DIRECTIONS FOR THIS TASK - Each record is to be duplicated exactly, with nothing added.

Records drawn from a dataset -

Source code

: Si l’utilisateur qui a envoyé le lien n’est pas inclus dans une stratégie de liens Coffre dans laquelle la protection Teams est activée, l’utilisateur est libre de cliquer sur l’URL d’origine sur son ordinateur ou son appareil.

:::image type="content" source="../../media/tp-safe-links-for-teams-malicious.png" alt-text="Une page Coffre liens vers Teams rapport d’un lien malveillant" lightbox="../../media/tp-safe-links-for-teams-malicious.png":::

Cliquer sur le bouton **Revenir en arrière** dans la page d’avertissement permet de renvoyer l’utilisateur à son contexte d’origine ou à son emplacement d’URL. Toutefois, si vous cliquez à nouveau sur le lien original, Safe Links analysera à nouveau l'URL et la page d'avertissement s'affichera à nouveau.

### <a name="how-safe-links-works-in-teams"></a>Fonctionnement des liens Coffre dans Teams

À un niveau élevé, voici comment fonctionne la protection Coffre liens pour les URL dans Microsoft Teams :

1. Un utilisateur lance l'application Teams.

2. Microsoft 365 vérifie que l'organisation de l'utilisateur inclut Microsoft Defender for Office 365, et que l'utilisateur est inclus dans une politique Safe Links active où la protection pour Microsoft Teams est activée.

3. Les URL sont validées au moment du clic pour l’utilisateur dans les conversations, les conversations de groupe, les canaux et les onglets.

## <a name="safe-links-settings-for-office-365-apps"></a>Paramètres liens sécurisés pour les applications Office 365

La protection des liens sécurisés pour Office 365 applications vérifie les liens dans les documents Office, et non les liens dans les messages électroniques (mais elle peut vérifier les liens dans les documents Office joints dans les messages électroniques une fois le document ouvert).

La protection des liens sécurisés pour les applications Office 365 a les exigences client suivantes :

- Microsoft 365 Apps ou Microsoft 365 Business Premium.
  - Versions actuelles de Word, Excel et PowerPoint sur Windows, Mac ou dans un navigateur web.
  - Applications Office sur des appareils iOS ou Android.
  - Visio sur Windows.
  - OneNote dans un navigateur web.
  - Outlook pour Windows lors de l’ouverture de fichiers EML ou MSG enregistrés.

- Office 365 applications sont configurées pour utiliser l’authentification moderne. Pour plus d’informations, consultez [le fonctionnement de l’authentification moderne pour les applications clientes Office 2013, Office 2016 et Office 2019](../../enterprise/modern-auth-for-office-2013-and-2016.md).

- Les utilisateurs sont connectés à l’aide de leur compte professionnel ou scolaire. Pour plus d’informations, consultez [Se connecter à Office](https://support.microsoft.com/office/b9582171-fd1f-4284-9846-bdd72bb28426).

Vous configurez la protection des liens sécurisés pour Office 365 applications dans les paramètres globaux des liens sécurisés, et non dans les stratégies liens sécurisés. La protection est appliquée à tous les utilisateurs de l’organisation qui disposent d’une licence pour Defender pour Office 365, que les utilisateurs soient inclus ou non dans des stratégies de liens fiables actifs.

EXERCISE OUTPUT -
Source code

: Si l’utilisateur qui a envoyé le lien n’est pas inclus dans une stratégie de liens Coffre dans laquelle la protection Teams est activée, l’utilisateur est libre de cliquer sur l’URL d’origine sur son ordinateur ou son appareil.

:::image type="content" source="../../media/tp-safe-links-for-teams-malicious.png" alt-text="Une page Coffre liens vers Teams rapport d’un lien malveillant" lightbox="../../media/tp-safe-links-for-teams-malicious.png":::

Cliquer sur le bouton **Revenir en arrière** dans la page d’avertissement permet de renvoyer l’utilisateur à son contexte d’origine ou à son emplacement d’URL. Toutefois, si vous cliquez à nouveau sur le lien original, Safe Links analysera à nouveau l'URL et la page d'avertissement s'affichera à nouveau.

### <a name="how-safe-links-works-in-teams"></a>Fonctionnement des liens Coffre dans Teams

À un niveau élevé, voici comment fonctionne la protection Coffre liens pour les URL dans Microsoft Teams :

1. Un utilisateur lance l'application Teams.

2. Microsoft 365 vérifie que l'organisation de l'utilisateur inclut Microsoft Defender for Office 365, et que l'utilisateur est inclus dans une politique Safe Links active où la protection pour Microsoft Teams est activée.

3. Les URL sont validées au moment du clic pour l’utilisateur dans les conversations, les conversations de groupe, les canaux et les onglets.

## <a name="safe-links-settings-for-office-365-apps"></a>Paramètres liens sécurisés pour les applications Office 365

La protection des liens sécurisés pour Office 365 applications vérifie les liens dans les documents Office, et non les liens dans les messages électroniques (mais elle peut vérifier les liens dans les documents Office joints dans les messages électroniques une fois le document ouvert).

La protection des liens sécurisés pour les applications Office 365 a les exigences client suivantes :

- Microsoft 365 Apps ou Microsoft 365 Business Premium.
  - Versions actuelles de Word, Excel et PowerPoint sur Windows, Mac ou dans un navigateur web.
  - Applications Office sur des appareils iOS ou Android.
  - Visio sur Windows.
  - OneNote dans un navigateur web.
  - Outlook pour Windows lors de l’ouverture de fichiers EML ou MSG enregistrés.

- Office 365 applications sont configurées pour utiliser l’authentification moderne. Pour plus d’informations, consultez [le fonctionnement de l’authentification moderne pour les applications clientes Office 2013, Office 2016 et Office 2019](../../enterprise/modern-auth-for-office-2013-and-2016.md).

- Les utilisateurs sont connectés à l’aide de leur compte professionnel ou scolaire. Pour plus d’informations, consultez [Se connecter à Office](https://support.microsoft.com/office/b9582171-fd1f-4284-9846-bdd72bb28426).

Vous configurez la protection des liens sécurisés pour Office 365 applications dans les paramètres globaux des liens sécurisés, et non dans les stratégies liens sécurisés. La protection est appliquée à tous les utilisateurs de l’organisation qui disposent d’une licence pour Defender pour Office 365, que les utilisateurs soient inclus ou non dans des stratégies de liens fiables actifs.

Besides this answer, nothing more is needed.